Backoff in N-Gram LMs
In Homework 1, you are tasked with fitting a model using real backoff. J&M introduce the idea of backoff (substituting the extremely underspecified n-gram MLE probability estimates with the (likely less sparse) lower order estimates), but only provides the details of what they call stupid backoff, which gives up on the idea of having returning real probabilities and just returns the probability an MLE (n-1)-Gram model would return (if it’s non-zero, of course — if it is 0 we back off further. See the textbook for the details!).
The reason the textbook gives up on returning real probabilities because, to keep it brief, making the math work out is tricky. This also happens to be why I ask you to implement it for real! Figure out how the math works, implement it, and then understand why no one wants to do this. The other reason I ask you to do this is because it acts as a good test of whether you understand some of the probabilistic reasoning behind N-Gram Modeling, which sounds less cruel.
Backing Off
Note that I will be intentionally terse with the idea behind backoff. Make sure you understand the discussion of backoff from the reading first!
So, the first key idea is that stupid backoff will fail to be a probability distribution because the conditional ``probability distribution’’ estimated by the model will often sum to over $1$ — Not a real probability distribution after all. Consider that if we consider only $n$-grams with count $>0$, we will have an MLE estimate of the probability distribution that will sum to 1. Recall that this estimate is…
\[\begin{aligned} p(w_k \mid w_{k-n+1} \dots w_{k-1}) &= \frac{c(w_{k-n+1} \dots w_k)}{\sum_{w_k \in V}c(w_{k-n+1} \dots w_k)} \\ \sum_{w_k \in V} p(w_k \mid w_{k-n+1} \dots w_{k-1}) &= \sum_{w_k \in V}\frac{c(w_{k-n+1} \dots w_k)}{\sum_{w_k \in V}c(w_{k-n+1} \dots w_k)} = 1 \end{aligned}\]If we add any more probability to n-grams with $0$ counts, we’ll have this sum go above 1! This is why stupid backoff does not allow us to have a real probability distribution.

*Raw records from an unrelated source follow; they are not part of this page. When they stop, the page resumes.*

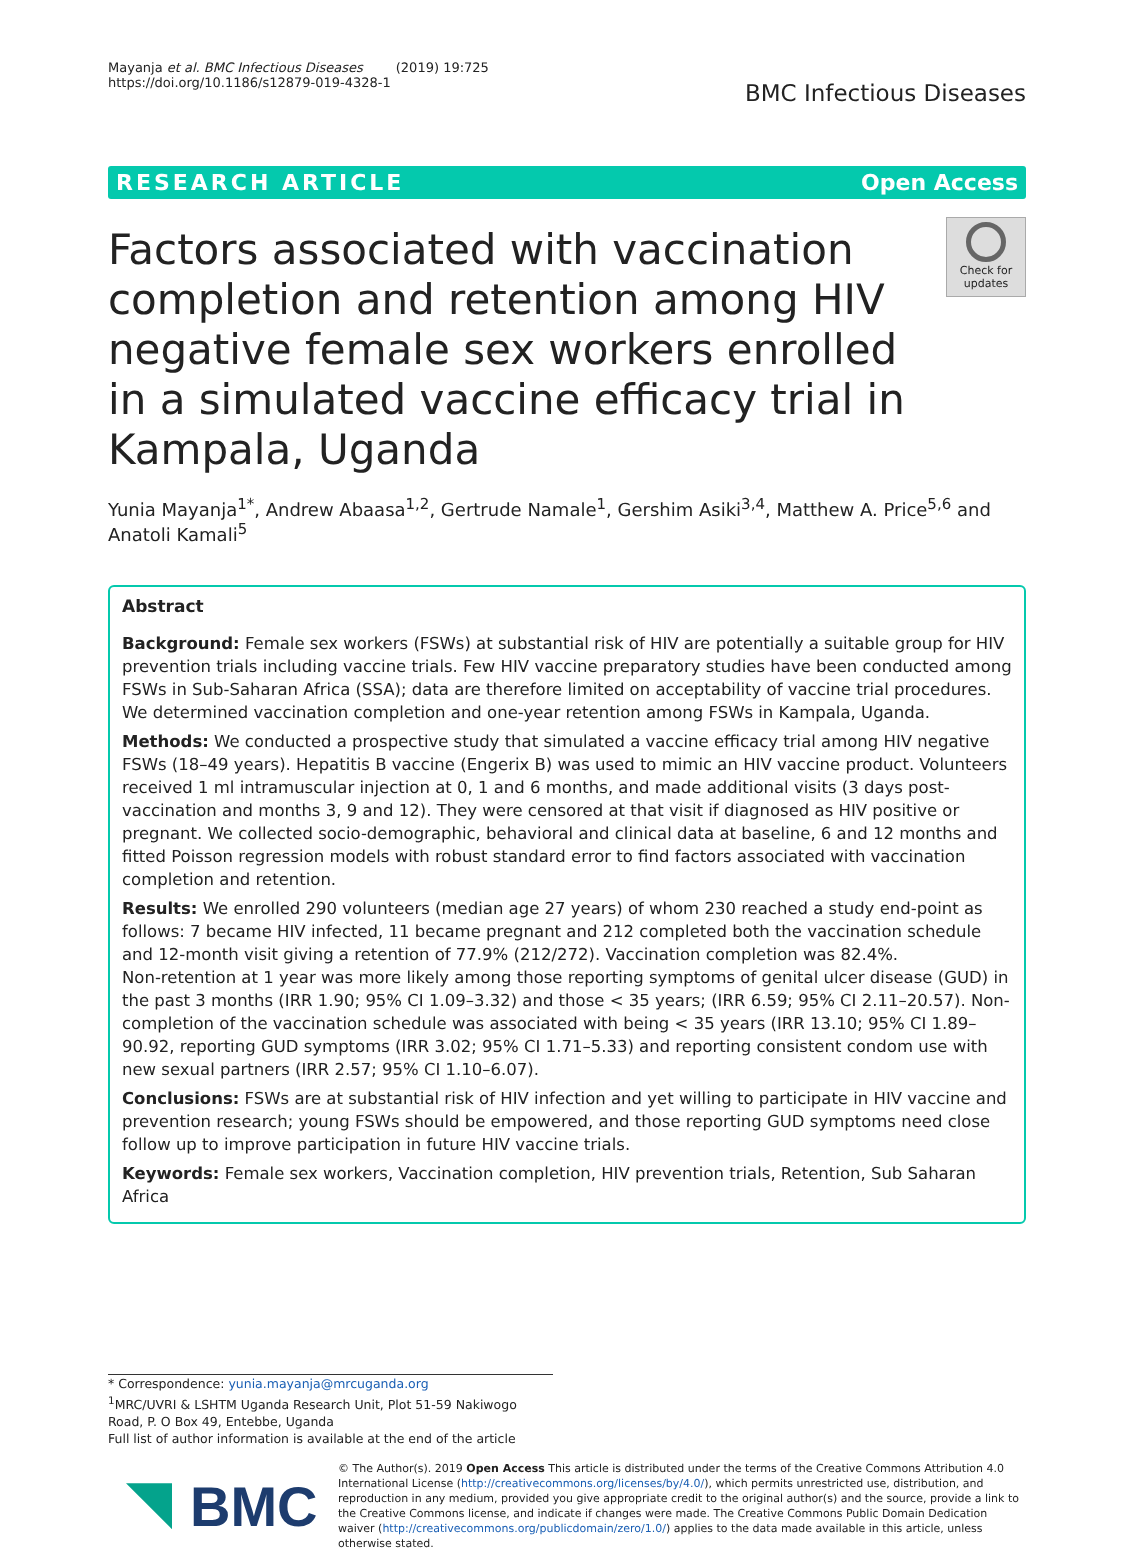Mayanja et al. BMC Infectious Diseases (2019) 19:725
https://doi.org/10.1186/s12879-019-4328-1
BMC Infectious Diseases
RESEARCH ARTICLE Open Access
Factors associated with vaccination completion and retention among HIV negative female sex workers enrolled in a simulated vaccine efficacy trial in Kampala, Uganda
Check for updates
Yunia Mayanja<sup>1*</sup>, Andrew Abaasa<sup>1,2</sup>, Gertrude Namale<sup>1</sup>, Gershim Asiki<sup>3,4</sup>, Matthew A. Price<sup>5,6</sup> and Anatoli Kamali<sup>5</sup>
Abstract
Background: Female sex workers (FSWs) at substantial risk of HIV are potentially a suitable group for HIV prevention trials including vaccine trials. Few HIV vaccine preparatory studies have been conducted among FSWs in Sub-Saharan Africa (SSA); data are therefore limited on acceptability of vaccine trial procedures. We determined vaccination completion and one-year retention among FSWs in Kampala, Uganda.
Methods: We conducted a prospective study that simulated a vaccine efficacy trial among HIV negative FSWs (18–49 years). Hepatitis B vaccine (Engerix B) was used to mimic an HIV vaccine product. Volunteers received 1 ml intramuscular injection at 0, 1 and 6 months, and made additional visits (3 days post-vaccination and months 3, 9 and 12). They were censored at that visit if diagnosed as HIV positive or pregnant. We collected socio-demographic, behavioral and clinical data at baseline, 6 and 12 months and fitted Poisson regression models with robust standard error to find factors associated with vaccination completion and retention.
Results: We enrolled 290 volunteers (median age 27 years) of whom 230 reached a study end-point as follows: 7 became HIV infected, 11 became pregnant and 212 completed both the vaccination schedule and 12-month visit giving a retention of 77.9% (212/272). Vaccination completion was 82.4%.
Non-retention at 1 year was more likely among those reporting symptoms of genital ulcer disease (GUD) in the past 3 months (IRR 1.90; 95% CI 1.09–3.32) and those < 35 years; (IRR 6.59; 95% CI 2.11–20.57). Non-completion of the vaccination schedule was associated with being < 35 years (IRR 13.10; 95% CI 1.89–90.92, reporting GUD symptoms (IRR 3.02; 95% CI 1.71–5.33) and reporting consistent condom use with new sexual partners (IRR 2.57; 95% CI 1.10–6.07).
Conclusions: FSWs are at substantial risk of HIV infection and yet willing to participate in HIV vaccine and prevention research; young FSWs should be empowered, and those reporting GUD symptoms need close follow up to improve participation in future HIV vaccine trials.
Keywords: Female sex workers, Vaccination completion, HIV prevention trials, Retention, Sub Saharan Africa
* Correspondence: yunia.mayanja@mrcuganda.org
<sup>1</sup> MRC/UVRI & LSHTM Uganda Research Unit, Plot 51-59 Nakiwogo Road, P. O Box 49, Entebbe, Uganda
Full list of author information is available at the end of the article
BMC
© The Author(s). 2019 Open Access This article is distributed under the terms of the Creative Commons Attribution 4.0 International License (http://creativecommons.org/licenses/by/4.0/), which permits unrestricted use, distribution, and reproduction in any medium, provided you give appropriate credit to the original author(s) and the source, provide a link to the Creative Commons license, and indicate if changes were made. The Creative Commons Public Domain Dedication waiver (http://creativecommons.org/publicdomain/zero/1.0/) applies to the data made available in this article, unless otherwise stated.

Our solution in real backoff is to apply discounting: We’ll take some probability from n-grams with non-zero probability in our MLE estimates and give that to those with 0 probability. How much we reserve will be a hyperparameter of our model. In the instructions, I suggest you discount the MLE estimates by a factor of $0 < \delta < 1$, and reserve $1 - \delta$ for unseen n-grams. Thus, we partition the sample space into two pieces: the probability of $w_k$s where we’ve seen the corresponding n-gram (that is, $w_k$ where $c(w_{k-n+1} \dots w_{k}) > 0$) and those which we haven’t seen ($c(w_{k-n+1}\dots w_k) = 0$). For the ones we have seen, we use the MLE estimates above and just add the discount factor!
\[\begin{aligned} p(w_k \mid w_{k-n+1} \dots w_{k-1}) &= \delta\frac{c(w_{k-n+1 \dots w_k})}{\sum_{w_k \in V}c(w_{k-n+1} \dots w_k)} \\ \sum_{w_k \in V} p(w_k \mid w_{k-n+1} \dots w_{k-1}) &= \sum_{w_k \in V}\delta\frac{c(w_{k-n+1 \dots w_k})}{\sum_{w_k \in V}c(w_{k-n+1} \dots w_k)} = \delta \end{aligned}\]So we need the sum for all unseen $w_k$s to sum to $1-\delta$. There is a subtle trick here if you try and take too many shortcuts in assembling this equation though: You can’t just take the MLE estimate of the (n-1)-gram model! Consider that the (n-1)-gram MLE model will have $\sum_{w_k \in V} p(w_k \mid w_{k-n+2} \dpts w_{k-1) = 1$, but we are only summing over $w_k$ if $c(w_{k-n+1} \dots w_{k-1}) = 0$. That means we might come in under $1$ when we sum over all $w_k \in V$ for our backoff model.
The trick is to not try and be clever, and just work out the right probabilities from first principles: We want $\sum_{w_k \in V, c(w_{k-n+1} \dots w_{k-1}) = 0} p_{bo}(w_k \mid w_{k-n+2} \dots w_{k-1}) = 1$. We want each probability to be proportional to the (n-1)-gram count, so we also want $p_{bo}(w_k \mid w_{k-n+2} \dots w_{k-1}) = \alpha c(w_{k-n+2} \dots w_{k-1})$ for some $\alpha$. Now just do a little algebra to find $\alpha$:
\[\begin{aligned} \sum_{w_k \in V, c(w_{k-n+1} \dots w_{k}) = 0} \alpha c(w_{k-n+2} \dots w_{k-1}) &= 1 \\ \alpha \sum_{w_k \in V, c(w_{k-n+1} \dots w_{k}) = 0} c(w_{k-n+2} \dots w_{k-1}) &= 1 \\ \alpha &= \frac{1}{\sum_{w_k \in V, c(w_{k-n+1} \dots w_{k}) = 0} c(w_{k-n+2} \dots w_{k-1})} \end{aligned}\]Now that’s not a nice thing to compute, but this (typos aside — let me know!) should give you a real conditional probabilitiy distribution.
Now, you just need to incorporate multiple stages of backoff. What if the relevant (n-1)-gram has no observations, we should backoff even further! Discount the (n-1)-gram backoff estimate (so we weight $p_{bo}$ not by $(1-\delta)$, but by $\delta(1-\delta)$, reserving that last $(1-\delta)^2$ for the lower order ($1\dots(n-1)$-gram) backoff models. This is what the instructions are getting at when they give you the $\delta(1-\delta)^{m-1}$ figure!
Good luck coding, and please come to OH or ask for help as you come closer to the deadline!